A key limitation of the study is that the experimental stressor for cortisol reactivity did not lead to an overall rise in cortisol levels. This is a widely reported finding in studies of cortisol reactivity in young children53. Within the context of a longitudinal study where retention of participants over a long period of time is paramount, higher levels of stress may have meant that children would not have wanted to remain in the study. In this sample we observed an overall decrease in cortisol levels from the first to second baseline and then to the post-stressor samples, consistent with an initial rise in response to arrival in the lab which reduced throughout the testing session. This would support the possibility that the response to the planned stressor was superimposed on falling cortisol following the first unplanned stressor on arrival at the lab. Whether or not variations in rates of fall following the planned stressor provide valid measures of an individual’s reactivity, in the same way as variations in increases, is not known. As far as we are aware we are the first to have set out to examine this by assessing whether the cortisol reactivity by CU traits interaction varied across the distribution of reactivity scores, and in particular whether the effect was confined to the subgroup of children showing a pre-post stressor rise. There was convincing evidence that this was not the case supporting the validity of pre-post differences in cortisol even in the absence of an overall rise. This is consistent with findings from a number of other studies of young children that have yielded informative findings in the absence of overall effects on cortisol levels54,55,56,57, including prospective associations between cortisol reactivity to a lab stressor at age 3 years and externalising and internalising symptoms at age 6 years54.

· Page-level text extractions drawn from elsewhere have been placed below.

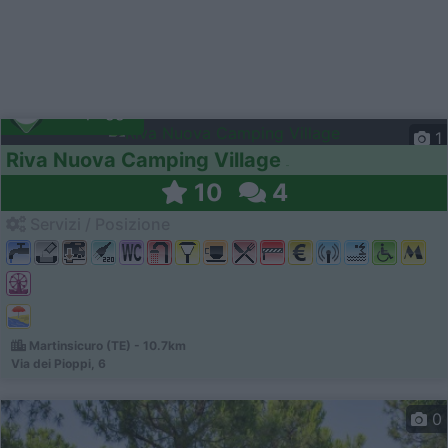
Campeggio
1
Riva Nuova Camping Village
10
4
Servizi / Posizione
Martinsicuro (TE) - 10.7km
Via dei Pioppi, 6
0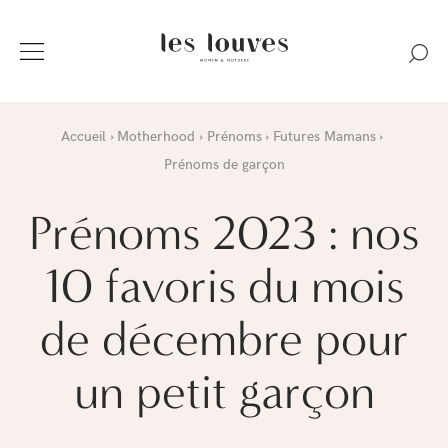
Accueil
Motherhood
Prénoms
Futures Mamans
Prénoms de garçon
Prénoms 2023 : nos
10 favoris du mois
de décembre pour
un petit garçon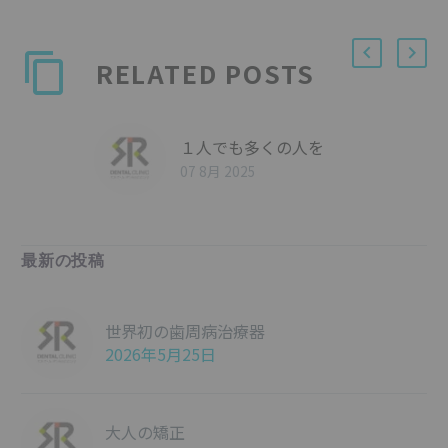
RELATED POSTS
１人でも多くの人を
07 8月 2025
最新の投稿
世界初の歯周病治療器
2026年5月25日
大人の矯正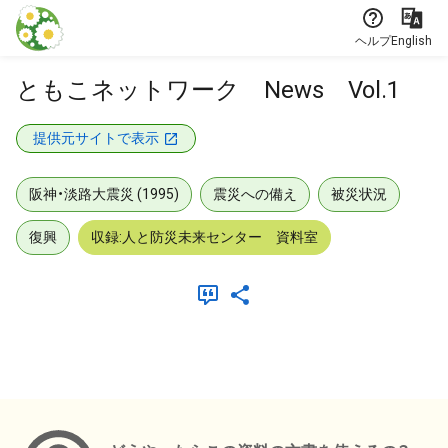
本文に飛ぶ
ヘルプ
English
ともこネットワーク News Vol.1
提供元サイトで表示
阪神・淡路大震災 (1995)
震災への備え
被災状況
復興
収録:人と防災未来センター 資料室
メタデータ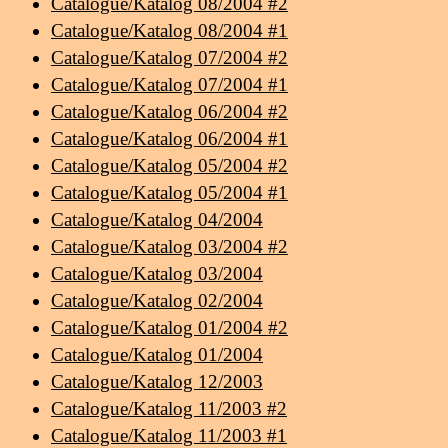
Catalogue/Katalog 08/2004 #2
Catalogue/Katalog 08/2004 #1
Catalogue/Katalog 07/2004 #2
Catalogue/Katalog 07/2004 #1
Catalogue/Katalog 06/2004 #2
Catalogue/Katalog 06/2004 #1
Catalogue/Katalog 05/2004 #2
Catalogue/Katalog 05/2004 #1
Catalogue/Katalog 04/2004
Catalogue/Katalog 03/2004 #2
Catalogue/Katalog 03/2004
Catalogue/Katalog 02/2004
Catalogue/Katalog 01/2004 #2
Catalogue/Katalog 01/2004
Catalogue/Katalog 12/2003
Catalogue/Katalog 11/2003 #2
Catalogue/Katalog 11/2003 #1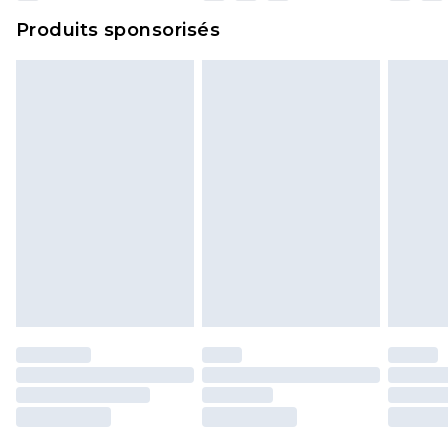
Cliquez
ici
pour consulter l'intégralité de notre
Produits sponsorisés
politique de retour.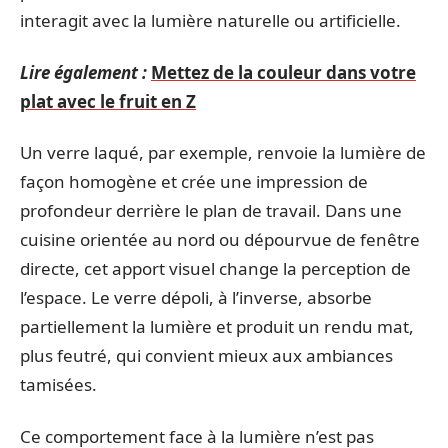
interagit avec la lumière naturelle ou artificielle.
Lire également :
Mettez de la couleur dans votre
plat avec le fruit en Z
Un verre laqué, par exemple, renvoie la lumière de
façon homogène et crée une impression de
profondeur derrière le plan de travail. Dans une
cuisine orientée au nord ou dépourvue de fenêtre
directe, cet apport visuel change la perception de
l’espace. Le verre dépoli, à l’inverse, absorbe
partiellement la lumière et produit un rendu mat,
plus feutré, qui convient mieux aux ambiances
tamisées.
Ce comportement face à la lumière n’est pas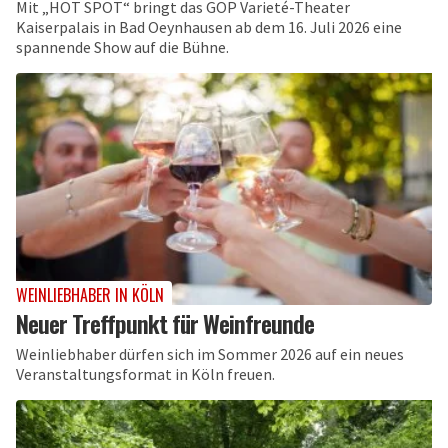
Mit „HOT SPOT“ bringt das GOP Varieté-Theater
Kaiserpalais in Bad Oeynhausen ab dem 16. Juli 2026 eine
spannende Show auf die Bühne.
WEINLIEBHABER IN KÖLN
Neuer Treffpunkt für Weinfreunde
Weinliebhaber dürfen sich im Sommer 2026 auf ein neues
Veranstaltungsformat in Köln freuen.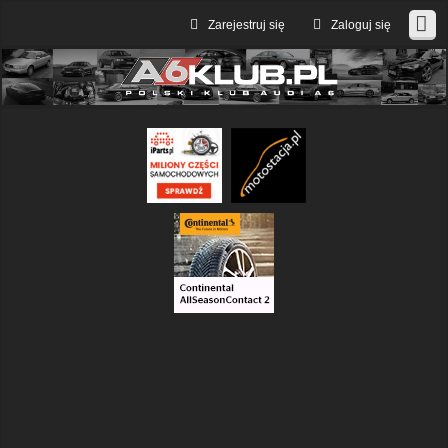
Zarejestruj się
Zaloguj się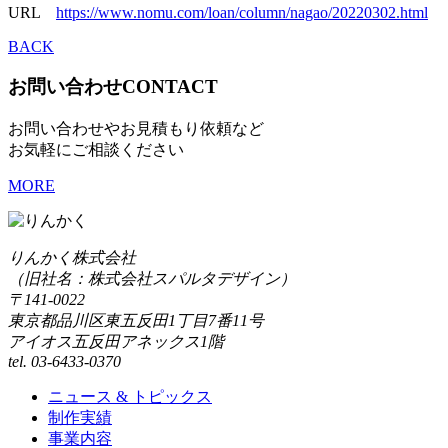
URL
https://www.nomu.com/loan/column/nagao/20220302.html
BACK
お問い合わせ
CONTACT
お問い合わせやお見積もり依頼など
お気軽にご相談ください
MORE
りんかく株式会社
（旧社名：株式会社スパルタデザイン）
〒141-0022
東京都品川区東五反田1丁目7番11号
アイオス五反田アネックス1階
tel. 03-6433-0370
ニュース & トピックス
制作実績
事業内容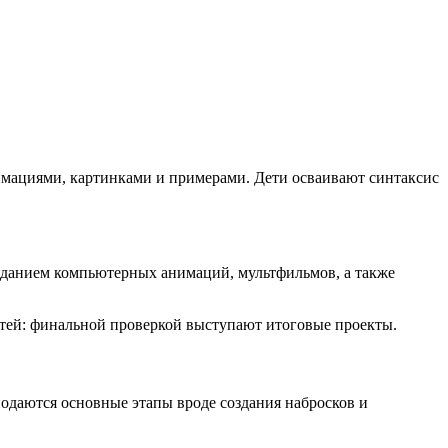
имациями, картинками и примерами. Дети осваивают синтаксис
созданием компьютерных анимаций, мультфильмов, а также
тей: финальной проверкой выступают итоговые проекты.
одаются основные этапы вроде создания набросков и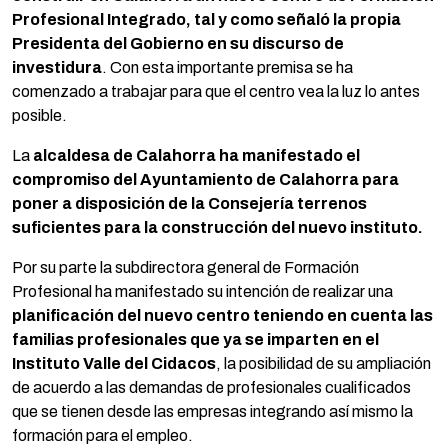
Profesional Integrado, tal y como señaló la propia
Presidenta del Gobierno en su discurso de
investidura
. Con esta importante premisa se ha
comenzado a trabajar para que el centro vea la luz lo antes
posible.
La
alcaldesa de Calahorra ha manifestado el
compromiso del Ayuntamiento de Calahorra para
poner a disposición de la Consejería terrenos
suficientes para la construcción del nuevo instituto.
Por su parte la subdirectora general de Formación
Profesional ha manifestado su intención de realizar una
planificación del nuevo centro teniendo en cuenta las
familias profesionales que ya se imparten en el
Instituto Valle del Cidacos
, la posibilidad de su ampliación
de acuerdo a las demandas de profesionales cualificados
que se tienen desde las empresas integrando así mismo la
formación para el empleo.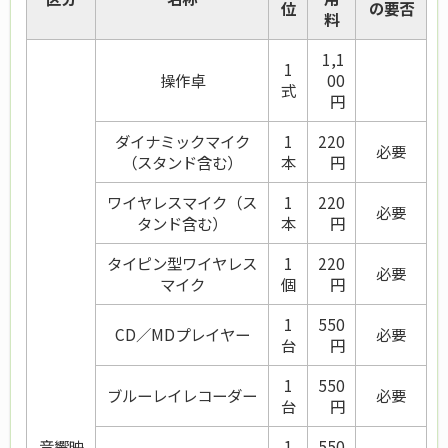
位
の要否
料
1,1
1
操作卓
00
式
円
ダイナミックマイク
1
220
必要
（スタンド含む）
本
円
ワイヤレスマイク（ス
1
220
必要
タンド含む）
本
円
タイピン型ワイヤレス
1
220
必要
マイク
個
円
1
550
CD／MDプレイヤー
必要
台
円
1
550
ブルーレイレコーダー
必要
台
円
音響映
1
550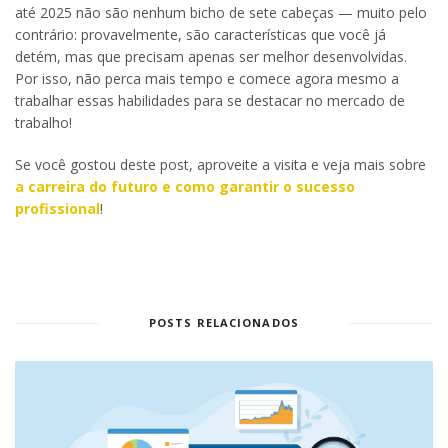
até 2025 não são nenhum bicho de sete cabeças — muito pelo
contrário: provavelmente, são características que você já
detém, mas que precisam apenas ser melhor desenvolvidas.
Por isso, não perca mais tempo e comece agora mesmo a
trabalhar essas habilidades para se destacar no mercado de
trabalho!
Se você gostou deste post, aproveite a visita e veja mais sobre
a carreira do futuro e como garantir o sucesso
profissional
!
POSTS RELACIONADOS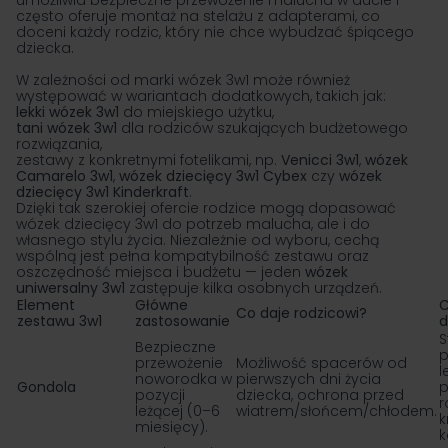
umożliwia bezpieczne przewożenie malucha w aucie i
często oferuje montaż na stelażu z adapterami, co
doceni każdy rodzic, który nie chce wybudzać śpiącego
dziecka.
W zależności od marki wózek 3w1 może również
występować w wariantach dodatkowych, takich jak:
lekki wózek 3w1
do miejskiego użytku,
tani wózek 3w1
dla rodziców szukających budżetowego
rozwiązania,
zestawy z konkretnymi fotelikami, np.
Venicci 3w1
,
wózek
Camarelo 3w1
,
wózek dziecięcy 3w1 Cybex
czy
wózek
dziecięcy 3w1 Kinderkraft
.
Dzięki tak szerokiej ofercie rodzice mogą dopasować
wózek dziecięcy 3w1 do potrzeb malucha, ale i do
własnego stylu życia. Niezależnie od wyboru, cechą
wspólną jest pełna kompatybilność zestawu oraz
oszczędność miejsca i budżetu — jeden
wózek
uniwersalny 3w1
zastępuje kilka osobnych urządzeń.
Element
Główne
C
Co daje rodzicowi?
zestawu 3w1
zastosowanie
d
S
Bezpieczne
p
przewożenie
Możliwość spacerów od
l
noworodka w
pierwszych dni życia
Gondola
p
pozycji
dziecka, ochrona przed
r
leżącej (0–6
wiatrem/słońcem/chłodem.
k
miesięcy).
k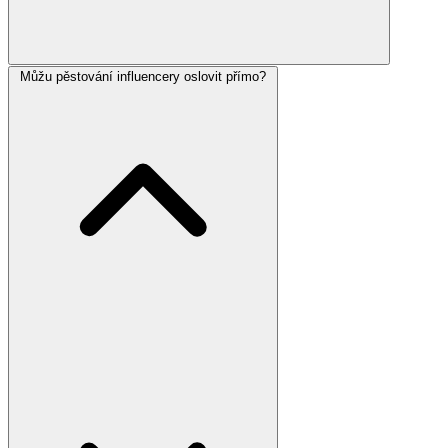
Můžu pěstování influencery oslovit přímo?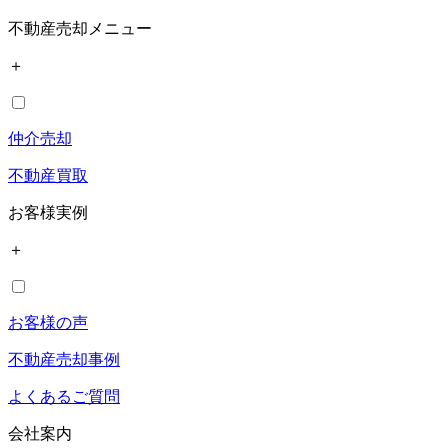
不動産売却メニュー
＋
仲介売却
不動産買取
お客様実例
＋
お客様の声
不動産売却事例
よくあるご質問
会社案内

The need to assess large numbers of children over a short period of time also meant that cortisol collections were not completed at the same time of day for all participants. However, this was accounted for by a correction for time of day in all analyses by creating a residualised cortisol score. The sample was recruited from a defined geographical area with a wide range of socioecomic conditions, but with very few non-white families, so the findings may not be not generalisable to other ethnic groups. This study used a community sample to investigate the processes involved in the translation of CU traits to aggressive behaviour, with only a minority of the sample showing clinically significant behavioural problems, and so it cannot be assumed that the findings generalise to clinical populations. However, we showed that the interaction between CU traits and cortisol reactivity could be seen across the distribution on CU traits scores, providing first evidence that these processes operate similarly in children with both high and low CU traits scores. Finally, we used a brief physical aggression measure which did not distinguish different forms of aggressive behaviour when developmental models of CU traits have placed emphasis on their role in proactive aggression57.

The findings reported here were based on the hypothesis that both reduced amygdala reactivity to others’ emotions and hence lower empathy, and reduced arousal and hence reduced inhibition, would jointly contribute to risk for aggression. While the interactions that we found may reflect such a synergy, other explanations are possible. Nevertheless they suggest that further investigation of the role of amygdala reactivity together with HPA axis reactivity would add to our understanding of mechanisms in male aggression. Whether or not there are different mechanisms in girls also requires further study.